这个答案不仅适用于 C++，因为所提到的一切都与数据结构本身有关，而与语言无关。而且，我的回答是假设您知道邻接表和矩阵的基本结构。

Memory

记忆

If memory is your primary concern you can follow this formula for a simple graph that allows loops:

如果内存是您最关心的问题，您可以按照以下公式绘制一个允许循环的简单图形：

An adjacency matrix occupies n²/8 byte space (one bit per entry).

邻接矩阵占用 n ²/8 字节空间（每个条目一位）。

An adjacency list occupies 8e space, where e is the number of edges (32bit computer).

一个邻接表占用8e空间，其中e是边数（32位计算机）。

If we define the density of the graph as d = e/n²(number of edges divided by the maximum number of edges), we can find the "breakpoint" where a list takes up more memory than a matrix:

如果我们将图的密度定义为 d = e/n ²（边数除以最大边数），我们可以找到列表比矩阵占用更多内存的“断点”：

8e > n²/8when d > 1/64

8e > n ²/8当 d > 1/64

So with these numbers (still 32-bit specific) the breakpoint lands at 1/64. If the density (e/n²) is bigger than 1/64, then a matrixis preferable if you want to save memory.

因此，对于这些数字（仍然是 32 位特定的），断点位于1/64。如果密度 (e/n ²) 大于 1/64，那么如果您想节省内存，最好使用矩阵。

You can read about this at wikipedia(article on adjacency matrices) and a lot of other sites.

您可以在维基百科（关于邻接矩阵的文章）和许多其他网站上阅读相关内容。

Side note: One can improve the space-efficiency of the adjacency matrix by using a hash table where the keys are pairs of vertices (undirected only).
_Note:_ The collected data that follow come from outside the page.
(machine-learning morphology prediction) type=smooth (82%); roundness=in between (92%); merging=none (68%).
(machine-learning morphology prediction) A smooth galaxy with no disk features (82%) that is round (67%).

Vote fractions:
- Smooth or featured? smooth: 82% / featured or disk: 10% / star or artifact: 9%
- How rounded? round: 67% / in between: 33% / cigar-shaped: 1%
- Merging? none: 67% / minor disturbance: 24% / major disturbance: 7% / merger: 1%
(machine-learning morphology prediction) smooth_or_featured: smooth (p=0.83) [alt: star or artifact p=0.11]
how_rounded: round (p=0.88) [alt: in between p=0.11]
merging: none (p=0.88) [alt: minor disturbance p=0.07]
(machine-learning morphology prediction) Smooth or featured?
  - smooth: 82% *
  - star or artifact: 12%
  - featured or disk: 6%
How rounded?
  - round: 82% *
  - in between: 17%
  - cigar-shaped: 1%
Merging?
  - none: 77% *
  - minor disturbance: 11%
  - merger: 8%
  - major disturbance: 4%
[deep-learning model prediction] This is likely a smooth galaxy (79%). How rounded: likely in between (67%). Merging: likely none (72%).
旁注：可以通过使用哈希表来提高邻接矩阵的空间效率，其中键是顶点对（仅限无向）。

Iteration and lookup

迭代和查找

Adjacency lists are a compact way of representing only existing edges. However, this comes at the cost of possibly slow lookup of specific edges. Since each list is as long as the degree of a vertex the worst case lookup time of checking for a specific edge can become O(n), if the list is unordered. However, looking up the neighbours of a vertex becomes trivial, and for a sparse or small graph the cost of iterating through the adjacency lists might be negligible.
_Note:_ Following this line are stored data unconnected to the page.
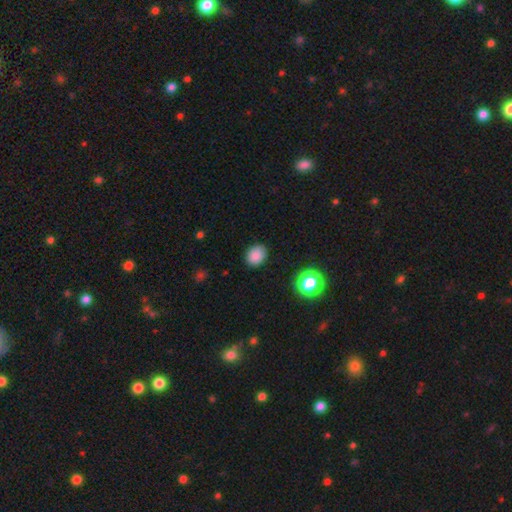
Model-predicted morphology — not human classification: This appears to be a smooth galaxy with no disk features (85%) that is round (53%). Merging: none (85%).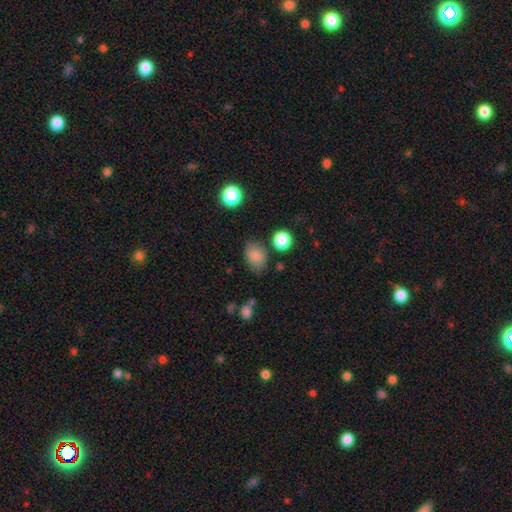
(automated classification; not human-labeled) A smooth galaxy with no disk features (83%) that is in between round and cigar-shaped (74%).

Vote fractions:
- Smooth or featured? smooth: 83% / star or artifact: 10% / featured or disk: 7%
- How rounded? in between: 74% / round: 25% / cigar-shaped: 1%
- Merging? none: 73% / minor disturbance: 18% / major disturbance: 5% / merger: 4%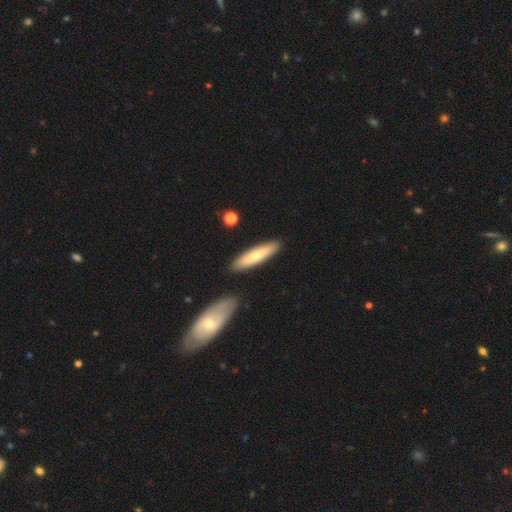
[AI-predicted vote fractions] Overall: smooth (57%; featured or disk 37%). How rounded: cigar-shaped (78%). Merging: none (87%).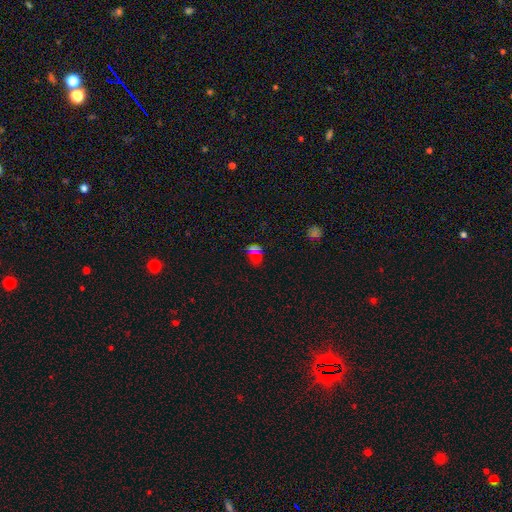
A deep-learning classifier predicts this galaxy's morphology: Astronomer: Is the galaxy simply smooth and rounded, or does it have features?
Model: star or artifact — 48% (runner-up: smooth, 43%).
邻接表是一种仅表示现有边的紧凑方式。然而，这是以可能缓慢查找特定边为代价的。由于每个列表与顶点的度数一样长，因此如果列表是无序的，则检查特定边的最坏情况查找时间可能变为 O(n)。然而，查找顶点的邻居变得微不足道，对于稀疏或小图，遍历邻接列表的成本可能可以忽略不计。

Adjacency matrices on the other hand use more space in order to provide constant lookup time. Since every possible entry exists you can check for the existence of an edge in constant time using indexes. However, neighbour lookup takes O(n) since you need to check all possible neighbours. The obvious space drawback is that for sparse graphs a lot of padding is added. See the memory discussion above for more information on this.
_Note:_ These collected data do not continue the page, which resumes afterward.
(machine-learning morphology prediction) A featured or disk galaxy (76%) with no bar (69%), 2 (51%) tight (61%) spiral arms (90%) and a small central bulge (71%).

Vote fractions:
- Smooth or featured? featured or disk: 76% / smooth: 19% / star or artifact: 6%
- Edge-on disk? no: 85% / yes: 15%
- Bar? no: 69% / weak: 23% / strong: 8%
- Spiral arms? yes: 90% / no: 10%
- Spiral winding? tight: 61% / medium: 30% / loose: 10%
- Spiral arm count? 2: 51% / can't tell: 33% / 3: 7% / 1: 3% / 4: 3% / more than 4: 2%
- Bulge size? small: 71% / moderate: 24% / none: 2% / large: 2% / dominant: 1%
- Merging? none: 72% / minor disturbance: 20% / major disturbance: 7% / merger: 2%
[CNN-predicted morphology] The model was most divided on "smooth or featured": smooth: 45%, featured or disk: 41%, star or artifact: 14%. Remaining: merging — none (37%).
另一方面，邻接矩阵使用更多空间以提供恒定的查找时间。由于每个可能的条目都存在，您可以使用索引在恒定时间内检查边缘的存在。但是，邻居查找需要 O(n)，因为您需要检查所有可能的邻居。明显的空间缺点是对于稀疏图，添加了大量填充。有关更多信息，请参阅上面的内存讨论。

If you're still unsure what to use: Most real-world problems produce sparse and/or large graphs, which are better suited for adjacency list representations. They might seem harder to implement but I assure you they aren't, and when you write a BFS or DFS and want to fetch all neighbours of a node they're just one line of code away. However, note that I'm not promoting adjacency lists in general.

如果您仍然不确定使用什么：大多数现实世界的问题都会产生稀疏和/或大图，它们更适合于邻接列表表示。它们可能看起来更难实现，但我向你保证它们不是，当你编写 BFS 或 DFS 并想要获取节点的所有邻居时，它们只是一行代码。但是，请注意，我一般不会推广邻接列表。

Okay, I've compiled the Time and Space complexities of basic operations on graphs.
The image below should be self-explanatory.
Notice how Adjacency Matrix is preferable when we expect the graph to be dense, and how Adjacency List is preferable when we expect the graph to be sparse.
I've made some assumptions. Ask me if a complexity (Time or Space) needs clarification. (For example, For a sparse graph, I've taken En to be a small constant, as I've assumed that addition of a new vertex will add only a few edges, because we expect the graph to remain sparse even after adding that vertex.)

好的，我已经编译了图上基本操作的时间和空间复杂性。
下面的图片应该是不言自明的。
请注意，当我们期望图形是密集的时，邻接矩阵是如何更可取的，而当我们期望图形是稀疏的时，邻接列表是如何更可取的。
我做了一些假设。问我是否需要澄清复杂性（时间或空间）。（例如，对于稀疏图，我将 En 作为一个小常数，因为我假设添加一个新顶点只会添加几条边，因为我们希望即使在添加之后，图仍会保持稀疏顶点。）

Please tell me if there are any mistakes.

请告诉我是否有任何错误。

It depends on what you're looking for.

这取决于你在寻找什么。

With adjacency matricesyou can answer fast to questions regarding if a specific edge between two vertices belongs to the graph, and you can also have quick insertions and deletions of edges. The downsideis that you have to use excessive space, especially for graphs with many vertices, which is very inefficient especially if your graph is sparse.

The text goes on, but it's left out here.